Dem Chemiker Paul Lauterbur gebührt der Verdienst, als erster Wissenschaftler mit Hilfe der Magnet-Resonanz dreidimensionale Informationen erzeugt zu haben. Das gelang ihm mit dem Konzept des "Feldgradienten", einer Verknüpfung von Resonanzfrequenz und Magnetflussdichte, sowie zeitlich versetzten Schaltungen und Messungen in wechselnden Richtungen – zunächst aus dem Inneren einer Paprika, dann aus dem Körper einer Maus.

Wenig später entwickelten seine Mitarbeiter ein einfaches Verfahren, mit dem die Messdaten in ein zeilenweise aufgebautes Bild transformiert werden konnten. Das war das Startsignal, das die Magnet-Resonanz auch für die industrielle Forschung interessant machte.

Neue Anwendungen

Eine der ersten Kliniken, die ein Gerät mit einer Magnetflussdichte von drei Tesla (statt der bislang verbreiteten 1,5 Tesla) in Betrieb genommen haben, ist die Radiologische Klinik der Universität Bonn. Dort erhofft man sich nicht nur die Verbesserung bestehender Untersuchungstechniken, sondern auch die Realisierung fundamental neuer diagnostischer Ansätze. Das gilt für den klinischen Bereich wie die Früherkennung von Krebserkrankungen, eines drohenden Herzinfarktes oder von neurologischen Erkrankungen wie Schlaganfall oder Multipler Sklerose.
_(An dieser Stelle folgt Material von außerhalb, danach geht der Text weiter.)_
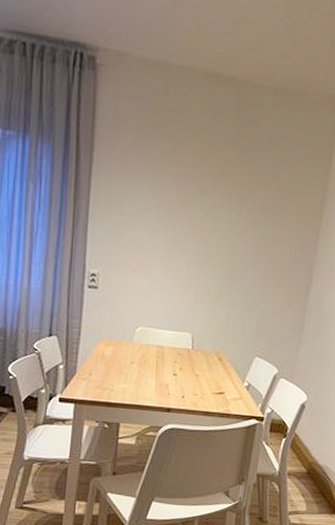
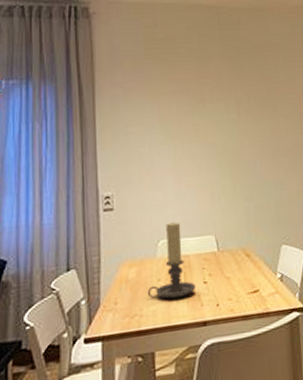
candle holder: none [119,312,166,384] -> present [147,222,196,300]

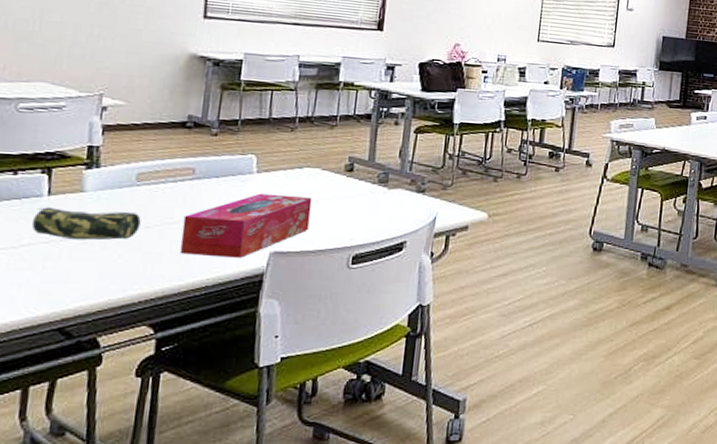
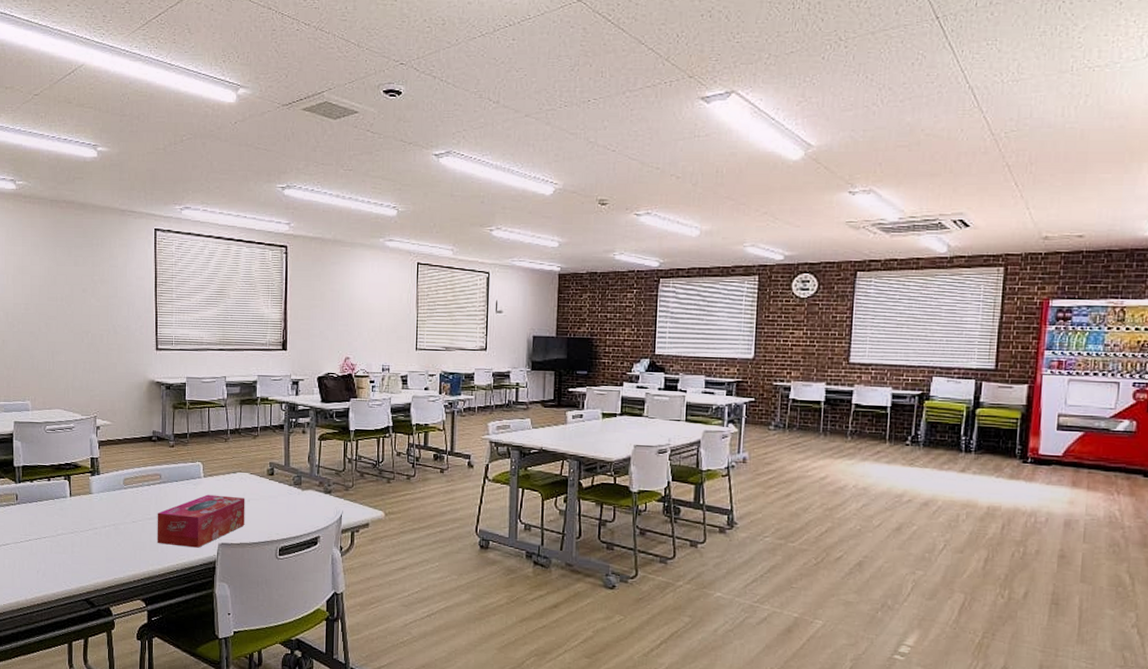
pencil case: present [31,207,141,240] -> none [62,505,129,532]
Es betrifft aber auch die medizinische Grundlagenforschung, etwa die Untersuchung der Funktionsweise des Gehirns zur Verbesserung der Epilepsie- und Schlaganfallbehandlung.

Ein weiterer wesentlicher Forschungsbereich, der mit der neuen Technologie erstmals zugänglich wird, ist das "Molecular Imaging". Dabei markieren die Wissenschaftler pharmakologisch wirksame Moleküle und verfolgen ihre Verteilung direkt im lebenden Organismus, also nicht nur wie bisher in Zellkulturen. Wichtig sind derartige Methoden beispielsweise für die Stammzellforschung, da die Forscher so kontrollieren können, ob die implantierten Stammzellen auch wirklich in das gewünschte Gewebe einwandern und dort gegebenenfalls kranke Zellen ersetzen. Das nur mit Hochfeld-Magnetresonanz-Systemen mögliche "Molecular Imaging" kann somit dazu beitragen, die klinische Anwendung der Gentherapie sicherer zu machen und eine Gefährdung oder unnötige Belastung von Patienten zu vermeiden.

Moderner MR-Tomograph Achieva, Baujahr 2003 (Bild: Philips).

Die Anwendungsbereiche für Kernspin- und Magnetresonanz-Untersuchungen sind in den letzten Jahren immer größer geworden. Ganz oben auf der Indikationsliste stehen Untersuchungen des Gehirns. Auch aus der Orthopädie ist diese Diagnose-Technik heute nicht mehr wegzudenken. Zunehmende Bedeutung gewinnen Untersuchungen des Bauchraumes mit hochauflösenden Darstellungen wie zum Beispiel von Leber, Gallenwegen, Bauchspeicheldrüse oder Nieren. Auch in der Kardiologie und bei der Darstellung des arteriellen Gefäßsystems hat die Methode inzwischen ihren festen Platz.

Die für Kernspin-Tomografen typischen Klopfgeräusche, die als unangenehm empfunden werden, konnten bei den neuesten Geräten so reduziert werden, dass der Schallpegel 80 Prozent leiser wahrgenommen wird.